* **Entries provided**

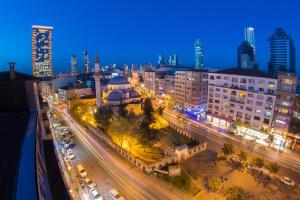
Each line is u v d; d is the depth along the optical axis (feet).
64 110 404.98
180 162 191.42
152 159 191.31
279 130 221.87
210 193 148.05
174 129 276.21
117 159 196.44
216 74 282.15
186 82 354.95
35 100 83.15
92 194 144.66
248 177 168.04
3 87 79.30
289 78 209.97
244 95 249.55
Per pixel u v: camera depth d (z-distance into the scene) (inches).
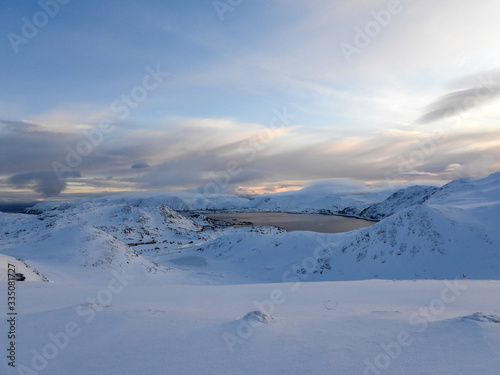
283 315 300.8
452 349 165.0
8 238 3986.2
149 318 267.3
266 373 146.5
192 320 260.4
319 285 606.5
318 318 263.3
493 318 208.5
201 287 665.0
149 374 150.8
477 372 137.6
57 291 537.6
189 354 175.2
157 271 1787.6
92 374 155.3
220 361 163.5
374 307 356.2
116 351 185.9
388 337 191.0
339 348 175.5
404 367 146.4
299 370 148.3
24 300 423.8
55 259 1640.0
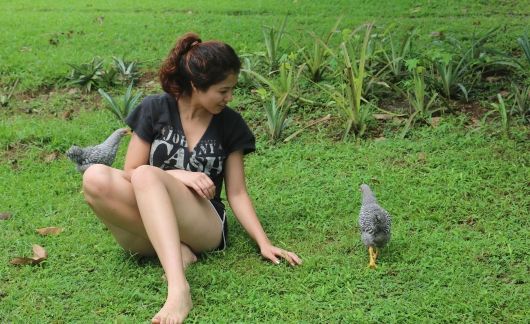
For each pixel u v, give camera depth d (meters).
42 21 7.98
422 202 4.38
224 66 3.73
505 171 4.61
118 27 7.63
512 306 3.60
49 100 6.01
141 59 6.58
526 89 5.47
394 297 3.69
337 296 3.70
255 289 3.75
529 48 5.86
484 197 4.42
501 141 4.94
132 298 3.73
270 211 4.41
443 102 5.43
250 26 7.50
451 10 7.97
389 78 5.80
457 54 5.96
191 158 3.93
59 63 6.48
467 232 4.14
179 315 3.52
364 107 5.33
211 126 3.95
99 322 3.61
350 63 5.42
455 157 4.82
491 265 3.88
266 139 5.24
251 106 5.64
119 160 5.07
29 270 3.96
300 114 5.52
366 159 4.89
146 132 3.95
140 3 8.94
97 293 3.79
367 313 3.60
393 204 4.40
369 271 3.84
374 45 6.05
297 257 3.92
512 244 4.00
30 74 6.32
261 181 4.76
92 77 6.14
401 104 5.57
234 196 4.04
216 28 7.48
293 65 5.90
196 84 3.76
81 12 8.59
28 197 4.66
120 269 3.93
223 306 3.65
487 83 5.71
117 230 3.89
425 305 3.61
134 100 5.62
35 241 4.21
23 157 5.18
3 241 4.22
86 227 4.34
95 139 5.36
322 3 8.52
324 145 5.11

---

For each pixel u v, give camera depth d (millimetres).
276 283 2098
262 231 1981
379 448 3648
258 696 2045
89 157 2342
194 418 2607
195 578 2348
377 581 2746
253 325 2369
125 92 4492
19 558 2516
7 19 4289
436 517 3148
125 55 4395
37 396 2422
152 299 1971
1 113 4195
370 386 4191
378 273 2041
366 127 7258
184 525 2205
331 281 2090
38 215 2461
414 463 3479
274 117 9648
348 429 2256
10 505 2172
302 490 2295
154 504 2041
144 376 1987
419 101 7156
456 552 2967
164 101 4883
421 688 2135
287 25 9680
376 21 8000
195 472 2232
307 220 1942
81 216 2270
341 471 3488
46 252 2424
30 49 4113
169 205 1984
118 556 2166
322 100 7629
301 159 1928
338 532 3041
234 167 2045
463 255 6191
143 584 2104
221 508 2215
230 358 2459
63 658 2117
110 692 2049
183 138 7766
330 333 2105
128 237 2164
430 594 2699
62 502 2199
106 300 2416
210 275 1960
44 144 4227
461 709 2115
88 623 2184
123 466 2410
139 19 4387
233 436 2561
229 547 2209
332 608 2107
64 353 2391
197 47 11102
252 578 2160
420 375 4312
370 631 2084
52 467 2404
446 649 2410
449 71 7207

* **Task to carry out**
Where a line in the entries holds the word "camera", copy that line.

* **Exercise output**
Per pixel u v: camera depth d (z-distance into the scene) (inches).
For each pixel u v, give camera depth d (meters).
For each pixel u v, give camera depth d (millimetres).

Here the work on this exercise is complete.